Kate graduated in 2006 and moved home. It was time for her to go out into the world, and yet, she didn’t. Normally, I would have been worried and nagging, but I, too, could tell it wasn’t time for Kate to go. That summer, Kate moved into Michele’s house for the last three weeks of her life, and stayed with Briana while she and a dedicated group of family, friends and professionals cared for her mother. During Michele’s illness, I’d watched Briana mature beyond her years, but sometimes you don’t know what your own kid has in her.
In the last days of her life, Michele and I had a conversation. I talked about how she’d always raised her kids to be independent, self-reliant and resilient, and how well that was going to serve them now. She agreed. She said she knew things had been tough for them during her illness and would be tougher after she was gone, but Michele truly believed her kids were going to be okay.
Briana returned to school and both she and her new husband Nick are in the healthcare field. I believe their career choices are fitting because they both have a special capacity for caring. And by one of those weird coincidences in life, Nick is a very distant relative of my husband’s-so Briana and Kate are thrilled that they’re at last related.

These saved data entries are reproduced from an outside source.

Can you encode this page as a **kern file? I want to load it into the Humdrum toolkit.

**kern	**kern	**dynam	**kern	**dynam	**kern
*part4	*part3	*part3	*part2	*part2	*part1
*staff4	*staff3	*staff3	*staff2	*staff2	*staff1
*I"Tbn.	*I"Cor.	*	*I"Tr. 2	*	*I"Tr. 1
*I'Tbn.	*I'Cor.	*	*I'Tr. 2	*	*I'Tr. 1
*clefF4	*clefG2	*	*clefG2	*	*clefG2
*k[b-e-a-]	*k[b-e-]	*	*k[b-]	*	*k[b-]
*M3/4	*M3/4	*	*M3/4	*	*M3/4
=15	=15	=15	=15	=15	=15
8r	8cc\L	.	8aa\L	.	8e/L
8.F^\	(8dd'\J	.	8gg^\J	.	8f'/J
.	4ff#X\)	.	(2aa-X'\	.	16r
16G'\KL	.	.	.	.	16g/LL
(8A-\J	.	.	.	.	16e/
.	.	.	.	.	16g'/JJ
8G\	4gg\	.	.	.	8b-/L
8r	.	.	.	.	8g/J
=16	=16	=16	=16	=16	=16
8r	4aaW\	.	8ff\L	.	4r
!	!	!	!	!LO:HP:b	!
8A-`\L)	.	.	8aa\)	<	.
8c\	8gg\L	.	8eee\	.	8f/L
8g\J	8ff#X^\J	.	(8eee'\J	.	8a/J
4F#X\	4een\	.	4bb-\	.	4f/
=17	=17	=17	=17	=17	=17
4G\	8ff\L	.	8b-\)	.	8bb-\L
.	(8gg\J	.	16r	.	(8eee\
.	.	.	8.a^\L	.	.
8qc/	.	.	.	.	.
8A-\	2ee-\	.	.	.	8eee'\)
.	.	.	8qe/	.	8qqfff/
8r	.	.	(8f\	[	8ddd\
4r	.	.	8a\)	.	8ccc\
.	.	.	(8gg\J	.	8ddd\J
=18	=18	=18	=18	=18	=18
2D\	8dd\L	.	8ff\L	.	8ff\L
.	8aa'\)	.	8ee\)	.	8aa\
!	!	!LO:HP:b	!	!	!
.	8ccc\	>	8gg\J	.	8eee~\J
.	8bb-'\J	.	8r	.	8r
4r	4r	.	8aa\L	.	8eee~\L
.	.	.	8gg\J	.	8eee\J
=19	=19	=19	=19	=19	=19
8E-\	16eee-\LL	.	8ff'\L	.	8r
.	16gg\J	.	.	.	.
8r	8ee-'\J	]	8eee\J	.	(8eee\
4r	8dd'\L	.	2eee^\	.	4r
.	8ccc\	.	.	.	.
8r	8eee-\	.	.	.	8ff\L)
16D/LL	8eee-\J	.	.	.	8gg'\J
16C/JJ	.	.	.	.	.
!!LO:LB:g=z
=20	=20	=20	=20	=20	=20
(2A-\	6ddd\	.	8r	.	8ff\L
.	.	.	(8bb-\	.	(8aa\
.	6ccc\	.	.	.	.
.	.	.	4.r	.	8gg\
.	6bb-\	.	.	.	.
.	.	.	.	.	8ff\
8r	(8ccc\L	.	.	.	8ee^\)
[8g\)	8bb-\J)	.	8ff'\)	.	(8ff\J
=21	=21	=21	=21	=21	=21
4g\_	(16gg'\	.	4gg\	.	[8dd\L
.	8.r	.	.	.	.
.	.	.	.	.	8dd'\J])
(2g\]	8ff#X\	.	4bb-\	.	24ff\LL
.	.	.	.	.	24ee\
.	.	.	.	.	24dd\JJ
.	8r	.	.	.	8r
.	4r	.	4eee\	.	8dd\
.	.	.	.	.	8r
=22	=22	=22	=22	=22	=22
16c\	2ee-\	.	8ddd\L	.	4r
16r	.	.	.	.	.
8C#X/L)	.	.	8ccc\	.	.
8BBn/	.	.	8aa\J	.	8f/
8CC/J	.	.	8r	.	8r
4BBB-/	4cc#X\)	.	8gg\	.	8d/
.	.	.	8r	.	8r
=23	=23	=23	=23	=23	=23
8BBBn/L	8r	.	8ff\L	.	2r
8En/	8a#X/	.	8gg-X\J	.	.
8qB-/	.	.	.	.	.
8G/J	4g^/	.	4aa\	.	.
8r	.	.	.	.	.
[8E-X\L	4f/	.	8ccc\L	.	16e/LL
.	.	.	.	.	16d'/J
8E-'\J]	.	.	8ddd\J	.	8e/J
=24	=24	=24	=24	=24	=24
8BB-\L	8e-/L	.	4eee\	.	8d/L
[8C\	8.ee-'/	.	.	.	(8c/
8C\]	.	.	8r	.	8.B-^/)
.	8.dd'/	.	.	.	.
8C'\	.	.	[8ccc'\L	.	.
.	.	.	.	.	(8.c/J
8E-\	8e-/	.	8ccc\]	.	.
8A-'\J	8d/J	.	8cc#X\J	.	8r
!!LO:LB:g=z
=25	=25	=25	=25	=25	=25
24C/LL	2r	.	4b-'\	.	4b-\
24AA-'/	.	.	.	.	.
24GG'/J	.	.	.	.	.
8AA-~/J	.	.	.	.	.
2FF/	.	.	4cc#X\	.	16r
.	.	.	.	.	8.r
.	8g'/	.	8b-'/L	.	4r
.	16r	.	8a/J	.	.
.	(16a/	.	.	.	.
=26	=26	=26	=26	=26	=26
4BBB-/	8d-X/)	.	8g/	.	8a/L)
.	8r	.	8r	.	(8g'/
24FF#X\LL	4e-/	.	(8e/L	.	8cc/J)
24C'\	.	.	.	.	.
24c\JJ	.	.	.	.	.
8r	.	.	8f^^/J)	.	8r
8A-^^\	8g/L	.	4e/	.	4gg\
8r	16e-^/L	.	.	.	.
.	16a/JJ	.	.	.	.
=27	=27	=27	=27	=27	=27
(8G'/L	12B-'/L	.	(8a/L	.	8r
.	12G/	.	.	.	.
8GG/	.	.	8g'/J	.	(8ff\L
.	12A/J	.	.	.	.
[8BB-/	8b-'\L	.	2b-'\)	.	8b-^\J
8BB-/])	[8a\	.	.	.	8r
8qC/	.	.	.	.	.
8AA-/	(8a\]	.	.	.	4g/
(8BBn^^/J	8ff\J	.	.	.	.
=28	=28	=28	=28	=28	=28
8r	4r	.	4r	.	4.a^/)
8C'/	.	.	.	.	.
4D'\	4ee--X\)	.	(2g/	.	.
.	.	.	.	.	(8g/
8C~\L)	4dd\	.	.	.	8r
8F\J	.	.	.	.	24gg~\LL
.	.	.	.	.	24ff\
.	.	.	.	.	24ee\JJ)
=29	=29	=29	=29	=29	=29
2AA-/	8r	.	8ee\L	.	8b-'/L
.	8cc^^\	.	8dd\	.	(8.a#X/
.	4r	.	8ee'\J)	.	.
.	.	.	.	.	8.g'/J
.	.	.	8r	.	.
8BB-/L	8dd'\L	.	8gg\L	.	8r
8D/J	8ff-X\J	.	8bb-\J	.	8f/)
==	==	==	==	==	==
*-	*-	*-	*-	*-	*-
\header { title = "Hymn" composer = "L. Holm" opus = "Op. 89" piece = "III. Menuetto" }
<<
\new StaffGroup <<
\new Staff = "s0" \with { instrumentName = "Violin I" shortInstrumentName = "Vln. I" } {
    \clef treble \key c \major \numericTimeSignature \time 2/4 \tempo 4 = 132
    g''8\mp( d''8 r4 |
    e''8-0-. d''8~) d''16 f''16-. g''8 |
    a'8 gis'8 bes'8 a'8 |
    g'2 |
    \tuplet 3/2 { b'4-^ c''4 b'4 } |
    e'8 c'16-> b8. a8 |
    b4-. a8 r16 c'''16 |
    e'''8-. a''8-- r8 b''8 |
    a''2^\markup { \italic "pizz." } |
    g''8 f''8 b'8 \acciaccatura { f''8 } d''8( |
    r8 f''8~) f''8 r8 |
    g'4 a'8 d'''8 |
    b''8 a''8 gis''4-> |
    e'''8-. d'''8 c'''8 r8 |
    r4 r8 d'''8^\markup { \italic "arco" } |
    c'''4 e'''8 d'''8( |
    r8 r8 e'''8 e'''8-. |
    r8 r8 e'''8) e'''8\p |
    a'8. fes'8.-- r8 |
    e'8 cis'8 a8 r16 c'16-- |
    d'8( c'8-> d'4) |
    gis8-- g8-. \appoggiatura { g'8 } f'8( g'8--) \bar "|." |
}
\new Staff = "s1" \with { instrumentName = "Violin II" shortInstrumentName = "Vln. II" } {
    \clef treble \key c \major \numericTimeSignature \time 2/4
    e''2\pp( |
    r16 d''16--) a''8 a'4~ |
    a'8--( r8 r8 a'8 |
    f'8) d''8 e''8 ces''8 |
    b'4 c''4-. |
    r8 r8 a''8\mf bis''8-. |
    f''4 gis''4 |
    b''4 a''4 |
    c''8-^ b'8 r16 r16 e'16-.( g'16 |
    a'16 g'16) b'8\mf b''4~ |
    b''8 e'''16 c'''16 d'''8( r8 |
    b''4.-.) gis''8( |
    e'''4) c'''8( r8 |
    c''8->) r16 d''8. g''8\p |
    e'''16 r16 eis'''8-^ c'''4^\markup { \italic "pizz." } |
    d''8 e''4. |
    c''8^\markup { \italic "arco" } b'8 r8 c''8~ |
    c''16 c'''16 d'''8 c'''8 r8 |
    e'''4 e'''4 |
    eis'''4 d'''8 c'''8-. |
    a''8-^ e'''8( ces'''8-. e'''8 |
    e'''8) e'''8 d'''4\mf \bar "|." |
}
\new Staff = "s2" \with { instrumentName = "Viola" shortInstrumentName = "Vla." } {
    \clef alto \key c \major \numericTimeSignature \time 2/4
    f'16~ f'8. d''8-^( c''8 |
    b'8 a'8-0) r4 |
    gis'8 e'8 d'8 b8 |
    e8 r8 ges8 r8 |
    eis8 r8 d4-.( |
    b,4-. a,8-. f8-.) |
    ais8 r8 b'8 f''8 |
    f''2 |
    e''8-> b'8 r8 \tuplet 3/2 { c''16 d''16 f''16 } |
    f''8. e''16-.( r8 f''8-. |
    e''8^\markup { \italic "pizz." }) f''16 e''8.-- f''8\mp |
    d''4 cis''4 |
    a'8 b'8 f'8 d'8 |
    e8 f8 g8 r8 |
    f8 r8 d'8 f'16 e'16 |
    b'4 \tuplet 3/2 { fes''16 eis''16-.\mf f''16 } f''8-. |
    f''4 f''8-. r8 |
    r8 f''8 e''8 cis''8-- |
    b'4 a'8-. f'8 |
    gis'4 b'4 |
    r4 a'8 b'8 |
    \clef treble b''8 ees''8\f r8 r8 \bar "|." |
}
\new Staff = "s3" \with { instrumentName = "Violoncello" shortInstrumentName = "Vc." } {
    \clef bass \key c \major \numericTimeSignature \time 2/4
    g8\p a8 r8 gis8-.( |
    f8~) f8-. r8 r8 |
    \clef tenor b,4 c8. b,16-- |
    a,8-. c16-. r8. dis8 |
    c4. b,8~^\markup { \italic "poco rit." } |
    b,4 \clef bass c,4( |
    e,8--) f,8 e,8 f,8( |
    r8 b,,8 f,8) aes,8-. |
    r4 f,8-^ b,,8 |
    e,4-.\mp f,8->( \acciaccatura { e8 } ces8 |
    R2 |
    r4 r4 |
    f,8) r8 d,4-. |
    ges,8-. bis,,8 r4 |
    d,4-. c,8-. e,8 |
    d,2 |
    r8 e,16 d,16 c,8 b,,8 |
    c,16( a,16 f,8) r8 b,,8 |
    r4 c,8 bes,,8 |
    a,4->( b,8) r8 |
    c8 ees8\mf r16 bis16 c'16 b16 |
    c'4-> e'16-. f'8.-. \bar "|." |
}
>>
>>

Both Michele and Nick’s late father, Alfredo, who also died too young, were a palpable presence at the wedding. It was impossible not to think about how proud Michele would have been of the fine young men her sons have become, and of her daughter, the beautiful bride. My husband and I sat at a table with Michele’s friends where we talked about how, just like Michele, Briana fills her life with interesting people and remains fiercely loyal to them. There were people at the reception from every part of Briana’s life.
It was an honor and a privilege to be with Briana and Nick on their special day. I think they know that Bill and I, and every person there, wish for them nothing but the best.